Portugal Table of Contents
The Portuguese defense budget was 197.5 billion escudos (US$1.25 billion) in 1989, 219.1 billion escudos (US$1.54 billion) in 1990, and 206.8 billion escudos (US$1.73 billion) in 1991. Over the period 1978-89, the defense budget increased by an average of 1.9 percent annually in real terms. According to a survey by the United States Arms Control and Disarmament Agency (ACDA), which applied certain adjustments to the official figures for defense, Portuguese military expenditures rose in real terms from US$1.189 billion in 1979 to US$1.457 billion in 1989 (both amounts in constant 1989 dollars).
Portugal's defense outlays were the lowest in NATO with the exception of Luxembourg (Iceland has no military forces). In terms of defense expenditures per capita, Portugal was the lowest in NATO (US$141 in 1989) with the exception of Turkey. However, in terms of the share of gross national product (GNP--see Glossary) allotted to defense, most NATO countries spent less than Portugal. Portugal's expenditures on its military establishment had risen from 4.5 percent of GNP in 1960 to 8.3 percent of GNP during the course of the colonial wars. In the 1980s, defense expenditures averaged 3.43 percent of GNP. Defense outlays, which had constituted 26.7 percent of the national budget in 1960, rose to nearly 46 percent of the budget during the peak of the overseas wars in 1971. By 1977 defense expenditures had declined to 10 percent of central government expenditures, and they remained below 10 percent throughout the 1980s.

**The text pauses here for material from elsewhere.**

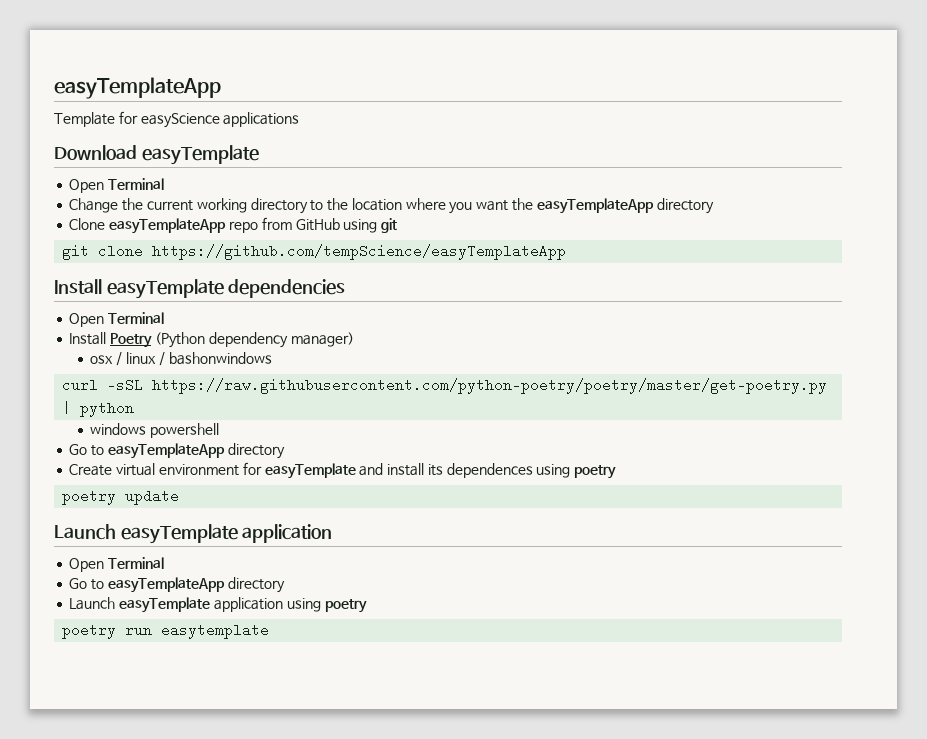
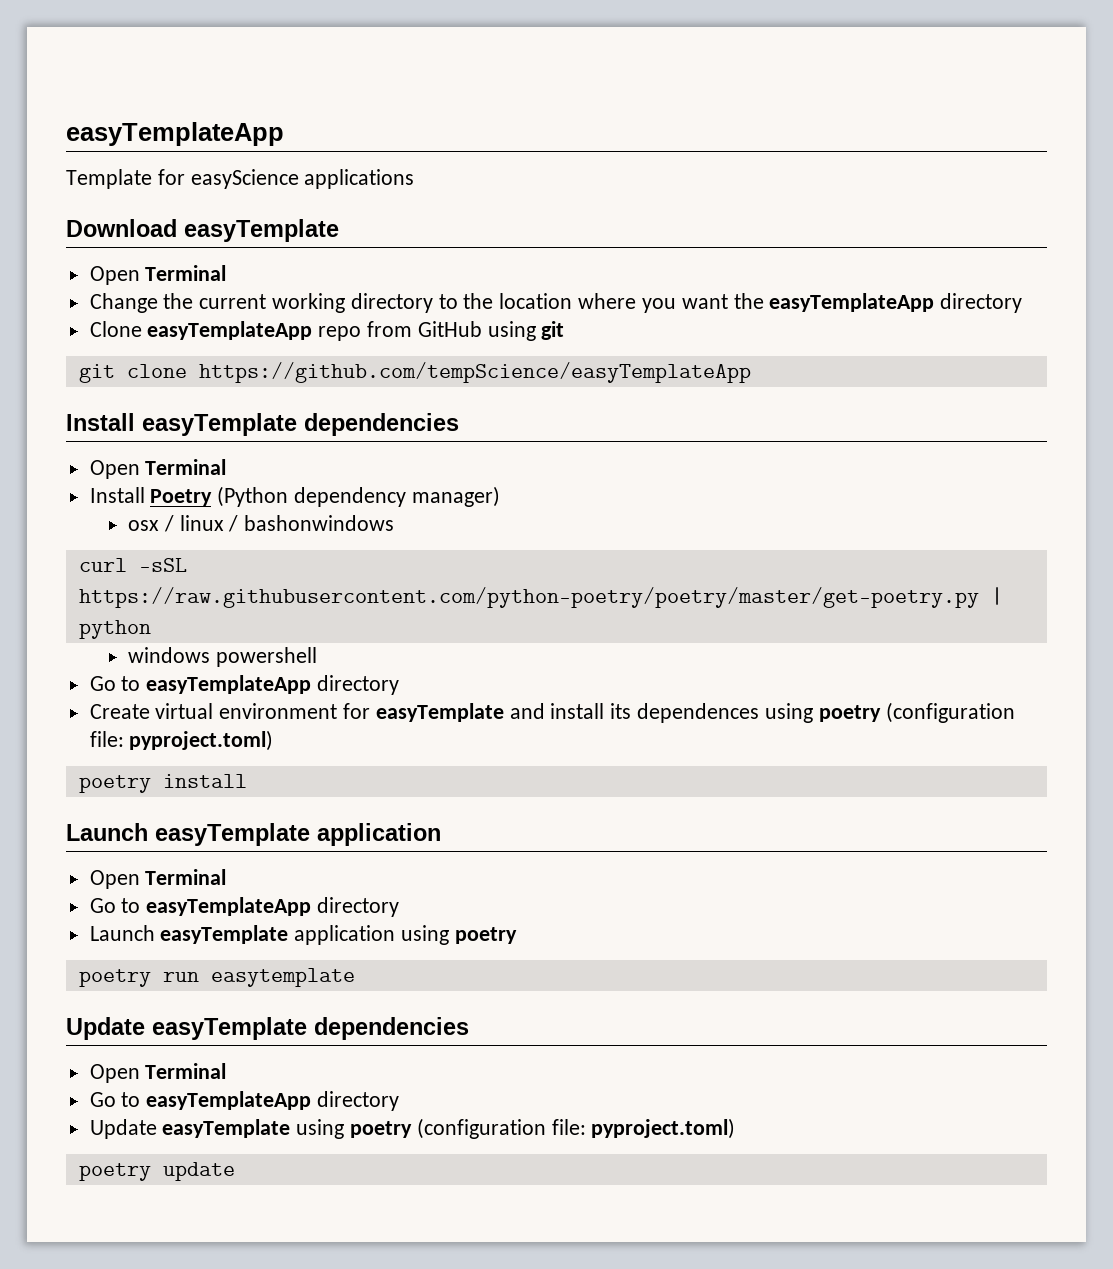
[62,489,180,505] // poetry update -> [885,702,1015,723] [89,730,274,751] [78,774,247,793] (configuration file: pyproject.toml) // poetry install
(270, 631) none -> [66,1017,469,1040] [89,1063,227,1083] [89,1091,400,1111] [89,1118,736,1139] [78,1162,235,1181] // Update easyTemplate dependencies // Open Terminal // Go to easyTemplateApp directory // Update easyTemplate using poetry (configuration file: pyproject.toml) // poetry update

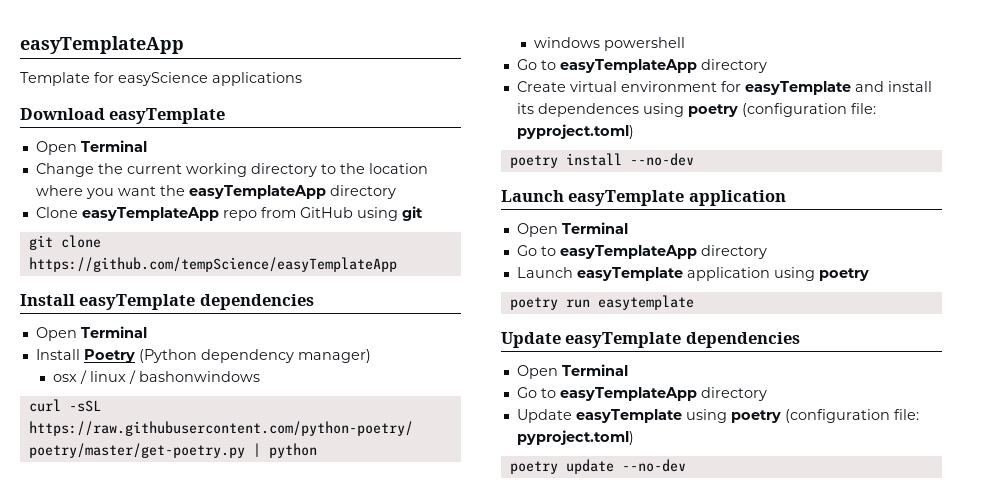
(247, 781) none -> [629,153,694,166] --no-dev
(235, 1171) none -> [621,459,686,472] --no-dev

In 1988 expenditures were allocated among the services on the following basis: army, 36.9 percent; navy, 30.6 percent; air force, 22.3 percent; and general staff, 10.1 percent. The largest expenditure category was personnel (64.5 percent), among the highest in NATO and exceeded only by Belgium and Luxembourg. The principal cause was the fact that the rapid decline in total staff was not matched by a decline in the officer roster. Moreover, pension payments to demobilized personnel were a significant cost factor. Of the service branches, the army was burdened with the highest outlay for personnel, amounting to 80 percent of its budget. This outlay was attributable in part to the large number of officers on active duty in excess of the army's requirements. By comparison, 60 percent of the navy's budget was absorbed by personnel expenses. Portugal's outlays on major equipment items as a share of the defense budget (13.4 percent) were among the lowest in NATO, as well.